▸ TEXTE FOURNI
++++++++
La guerre dans la guerre

Le média est une arme considérable dans le conflit israélo-palestinien.

Mise en scène de supporters du Hamas à Gaza simulant la prise d'otages des trois Israéliens. (photo credit: REUTERS)
Mise en scène de supporters du Hamas à Gaza simulant la prise d'otages des trois Israéliens.
(photo credit: REUTERS)
Le rôle des médias dans le présent conflit asymétrique israélo-palestinien est loin d’être négligeable. Pour les démocraties en lutte contre le terrorisme, il est crucial de gagner cette guerre médiatique, cette « guerre dans la guerre », car de cette victoire dépend leur crédibilité sur la scène internationale. Israël, à l’image de toute démocratie ne veut pas être isolé politiquement ; il a besoin du soutien des autres pays. Pour autant, l’Etat juif semble moins maîtriser que son voisin palestinien cette guerre médiatique qui diabolise l’ennemi et utilise fortement l’image.
Lors des deux dernières opérations à Gaza, Plomb durci (27 décembre 2008-18 janvier 2009) et Pilier de défense (14 au 21 novembre 2012), Israël a suivi la « stratégie du levier », ou de la réponse disproportionnée : renforcer la pression sur les populations civiles qui cachent volontairement ou non des terroristes, ou des armes. Difficile de savoir si cette logique se révèle effective pour combattre le terrorisme, mais une chose est sûre, elle incite surtout à la critique d’Israël sur le plan international.
Lors de la récente opération Gardien de nos frères, qui avait pour objectif de retrouver les trois adolescents israéliens, Tsahal a pourtant choisi d’utiliser les réseaux sociaux et les médias. D’abord pour véhiculer l’information, mais aussi pour construire un activisme national et une dynamique de loyauté envers Israël. L’objectif est de rallier la population à la cause du pays menacé : le nationalisme israélien s’en retrouve ainsi exacerbé. Ces derniers jours l’ont bien montré avec la mort des trois jeunes adolescents israéliens Eyal Yifrah, Gil-Ad Shaer et Naftali Fraenkel : le soir de l’annonce du décès était dédié à la peine, puis, très vite, la colère a fait son chemin dans les rues de Jérusalem.
Sans doute, en raison de la vaste campagne médiatique qui a accompagné l’opération « Gardien de nos frères ». En 19 jours seulement, d’importants moyens ont été déployés, côté israélien comme palestinien, et la démesure était au rendez-vous. #BringBackOurBoys, la campagne médiatique autour des trois otages, a créé un consensus si fort que les Israéliens voyaient en eux un membre de la famille, un frère.
Mais la réponse médiatique du côté palestinien a aussi eu de grands échos.
++++++++
▸ CONSIGNE
Selon le texte sur la guerre médiatique, quel était l'objectif de l'opération Gardien de nos frères ?

▸ LIGNES PRÉSENTÉES
++++++++
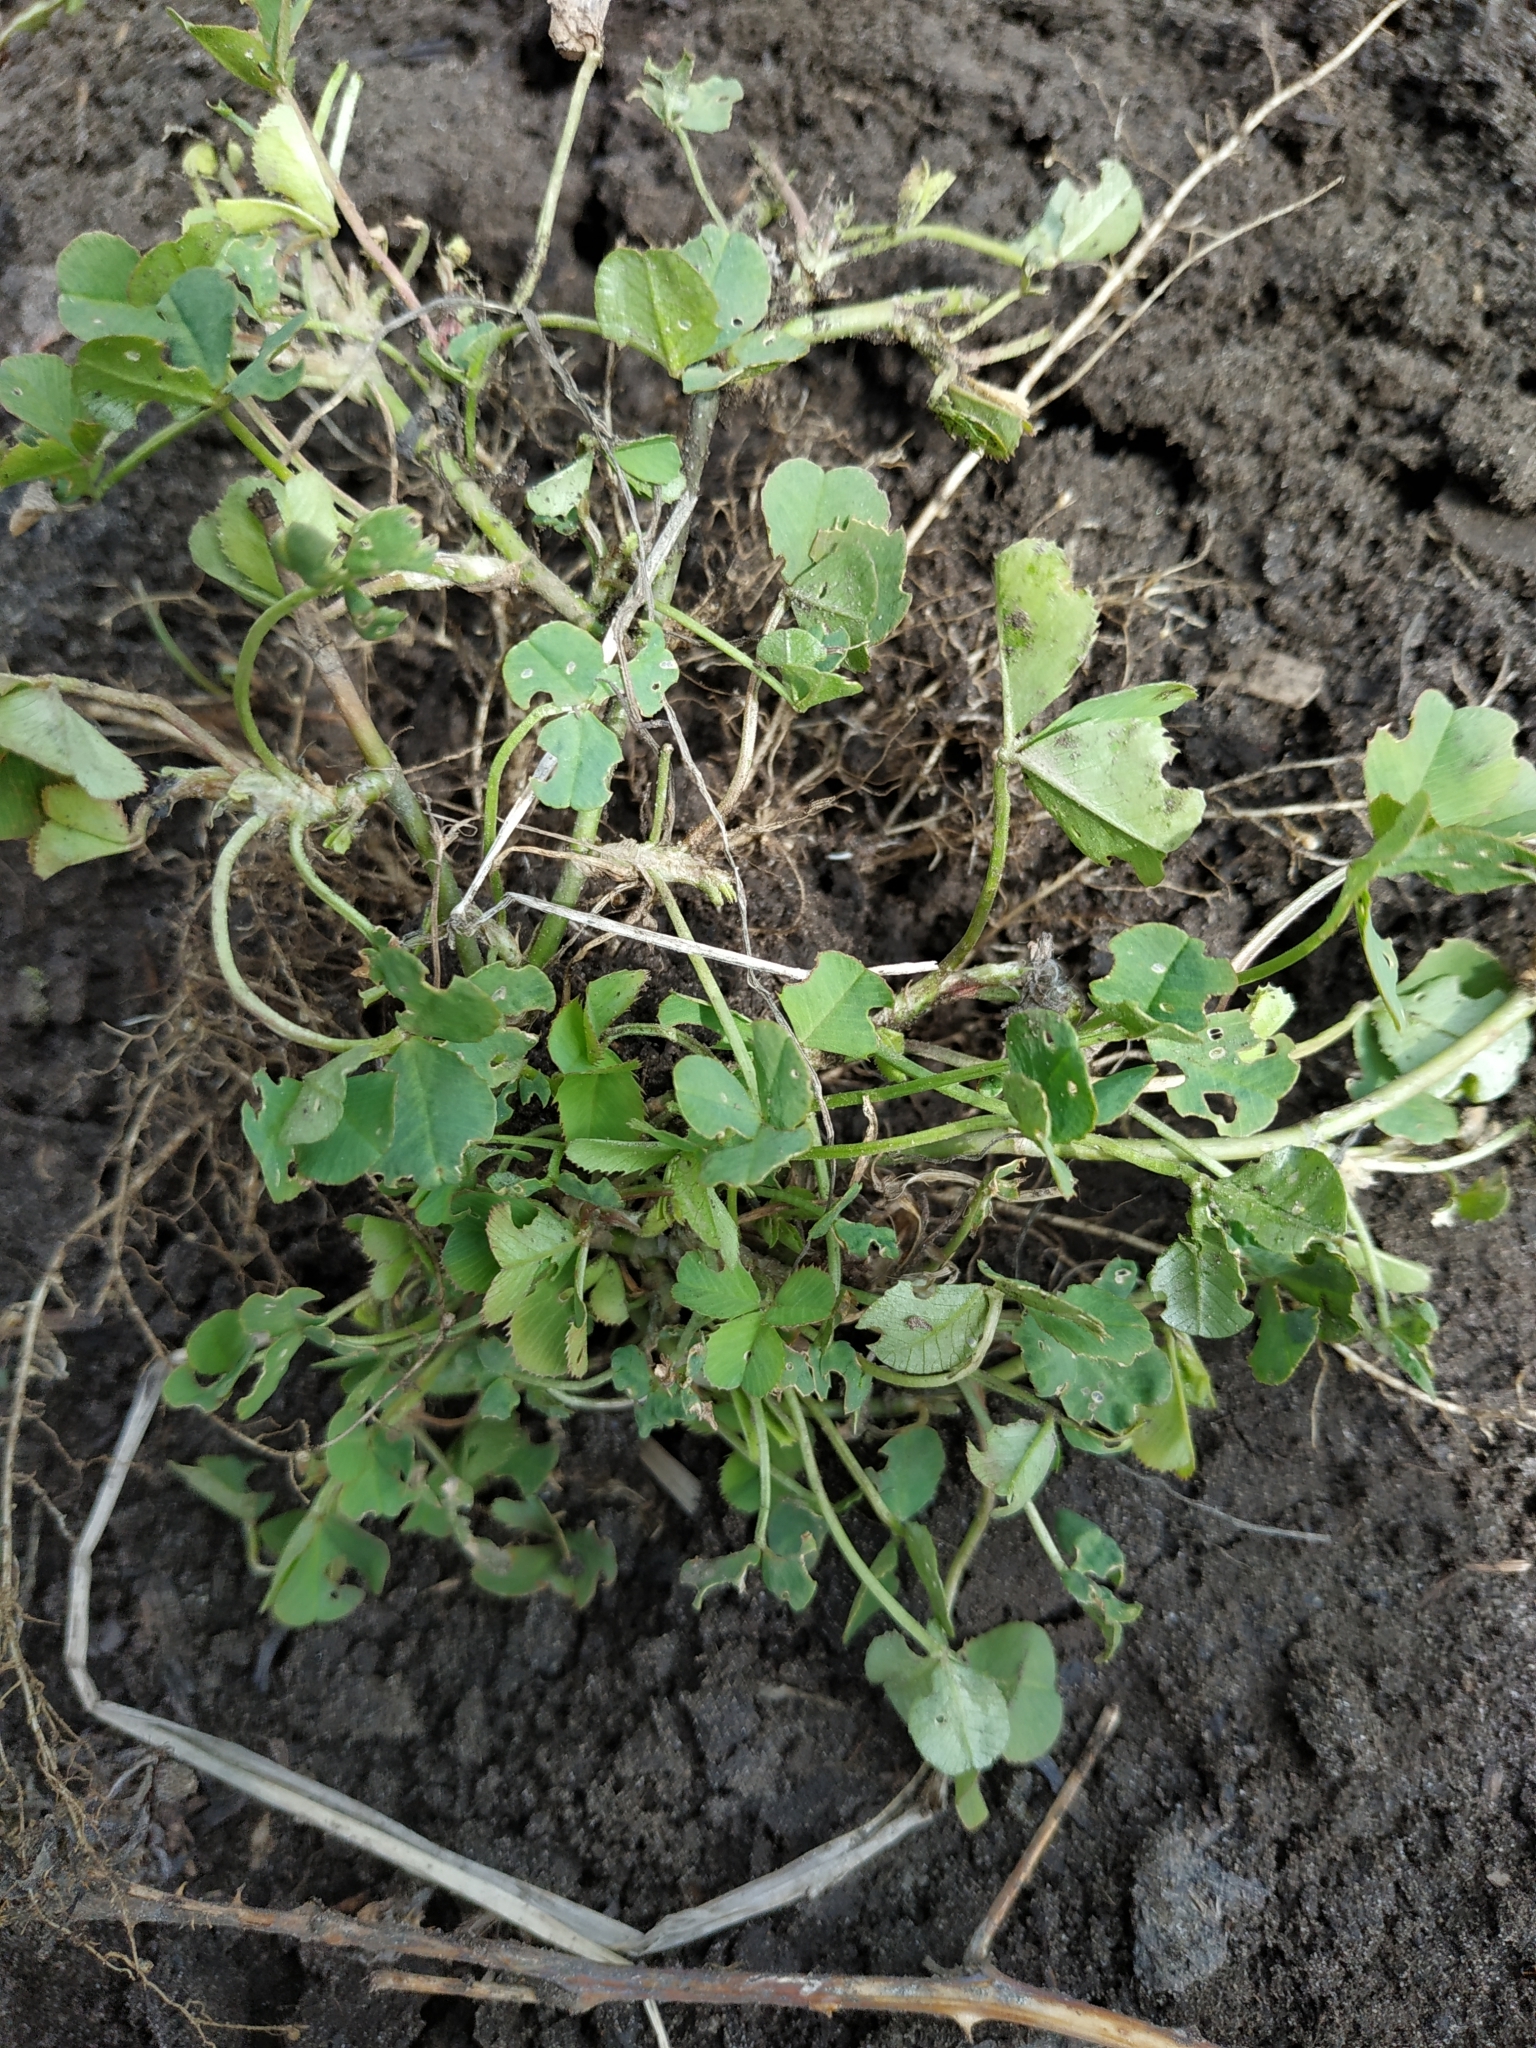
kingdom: Plantae
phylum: Tracheophyta
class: Magnoliopsida
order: Fabales
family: Fabaceae
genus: Medicago
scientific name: Medicago lupulina
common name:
++++++++
▸ CORRIGÉ
Elle avait pour objectif de retrouver les trois adolescents israéliens.